Yeah, even older versions of GCC ought to work, though they don't come with ARM7...

int_19h · on March 16, 2022

C isn't difficult to parse, so you could probably automate splitting of C source files on e.g. function boundaries.

But then again, with a single-pass compiler, it shouldn't matter how large the input is, no? I know there are forks of tcc with ARM support...

kragen · on March 16, 2022

You probably know all this, but it may interest other people:

Declarations change the parsing of C, so even a single-pass compiler needs to keep the declarations in memory somehow; cases like `foo * bar;` can be legally parsed as either a declaration of `bar` of type `foo*` or a (useless but legal) void-context multiplication of `foo` and `bar`, depending on whether `foo` has been declared as a type with typedef. Plus, of course, preprocessor macros can do arbitrary things. In PDP-11 C days it was common to put declarations of library functions directly into your code (with, of course, no argument types, since those didn't appear until ANSI C) instead of in a header file, and the header files were very small. Nowadays header files can be enormous, to the point that tokenizing them is often the bottleneck for (non-parallel) C compilation speed; often we even include extra totally unnecessary header files to facilitate sharing precompiled headers across C source files.

So I think it probably isn't straightforward to enable small computers to compile current C codebases like Linux.

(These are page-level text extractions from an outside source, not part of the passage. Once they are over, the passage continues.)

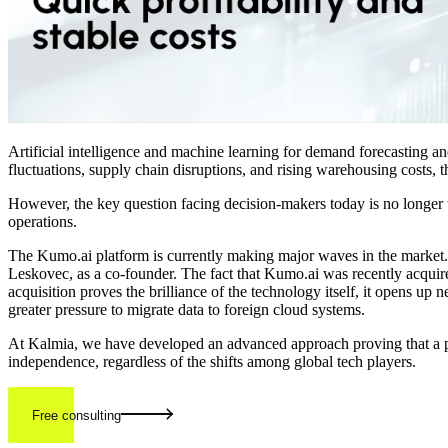
Artificial intelligence and machine learning for demand forecasting
fluctuations, supply chain disruptions, and rising warehousing costs, 
However, the key question facing decision-makers today is no longer 
operations.
The Kumo.ai platform is currently making major waves in the market. 
Leskovec, as a co-founder. The fact that Kumo.ai was recently acquired
acquisition proves the brilliance of the technology itself, it opens up
greater pressure to migrate data to foreign cloud systems.
At Kalmia, we have developed an advanced approach proving that a propr
independence, regardless of the shifts among global tech players.
Free consulting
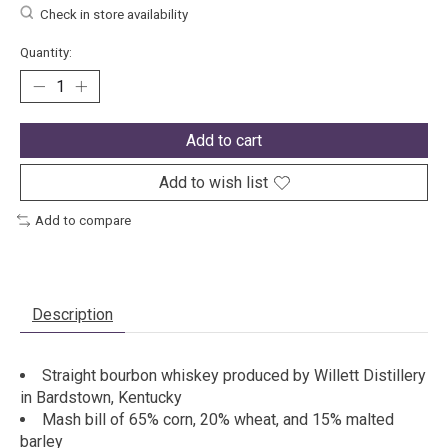
Check in store availability
Quantity:
Add to cart
Add to wish list
Add to compare
Description
Straight bourbon whiskey produced by Willett Distillery
in Bardstown, Kentucky
Mash bill of 65% corn, 20% wheat, and 15% malted
barley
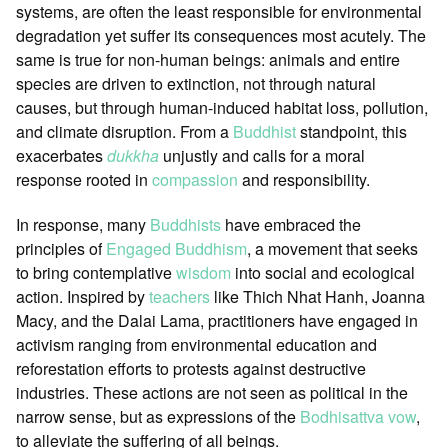
systems, are often the least responsible for environmental
degradation yet suffer its consequences most acutely. The
same is true for non-human beings: animals and entire
species are driven to extinction, not through natural
causes, but through human-induced habitat loss, pollution,
and climate disruption. From a
Buddhist
standpoint, this
exacerbates
dukkha
unjustly and calls for a moral
response rooted in
compassion
and responsibility.
In response, many
Buddhists
have embraced the
principles of
Engaged Buddhism
, a movement that seeks
to bring contemplative
wisdom
into social and ecological
action. Inspired by
teachers
like Thich Nhat Hanh, Joanna
Macy, and the Dalai Lama, practitioners have engaged in
activism ranging from environmental education and
reforestation efforts to protests against destructive
industries. These actions are not seen as political in the
narrow sense, but as expressions of the
Bodhisattva vow
,
to alleviate the suffering of all beings.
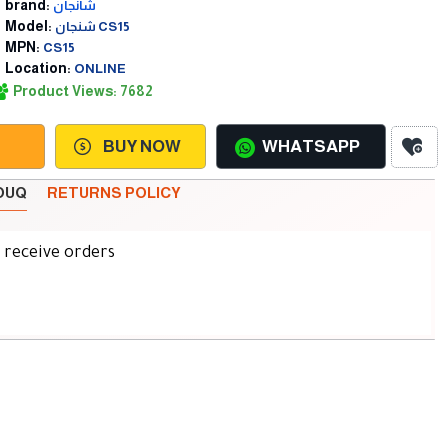
brand:
شانجان
Model:
شنجان CS15
MPN:
CS15
Location:
ONLINE
Product Views: 7682
BUY NOW
WHATSAPP
SOUQ
RETURNS POLICY
d receive orders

tcc, however, would be an excellent thing to start with if you were going to try it.

int_19h · on March 17, 2022

I imagined a separate pass for the preprocessor, where the state would only be #defines and the current stack of #if blocks. Thus compiler would only have to keep track of type declarations and globals (including functions). With some effort, it should be possible to encode this quite efficiently in memory, especially if strings are interned (or better yet, if the arch can do mmap, sliced directly from the mapped source). Looking at tcc, it's somewhat profligate in that compound types are described using pointer-based trees, so e.g. function declarations can blow up in size pretty fast.

kragen · on March 17, 2022

Yeah, definitely running the preprocessor as a separate process eases the memory pressure — I think Unix's pipeline structure was really key to getting so much functionality into a PDP-11, where each process was limited to 16 bits of address space.

Pointer-based trees seem like a natural way to handle compound types to me, but it's true that they can be bulky. Hash consing might keep that manageable. An alternative would be to represent types as some kind of stack bytecode: T_INT32 T_PTR T_PTR T_ARRAY 32 T_PTR T_INT32 T_FN or something for the type of int f(int *(*)[32]) or something (assuming int is int32_t). That would be only 11 bytes, assuming the array size is 4 bytes, but kind of a pain in the ass to compute with.

Interned strings — pointers to a symbol object or indexes into a symbol array — can be bigger than the underlying byte data. Slices of an mmap can be even bigger. This is of course silly when you have one of them in isolation — you need a pointer to it anyway — but it can start to add up when you have a bunch of them concatenated, like in a macro definition where you have a mixture of literal text and parameter references.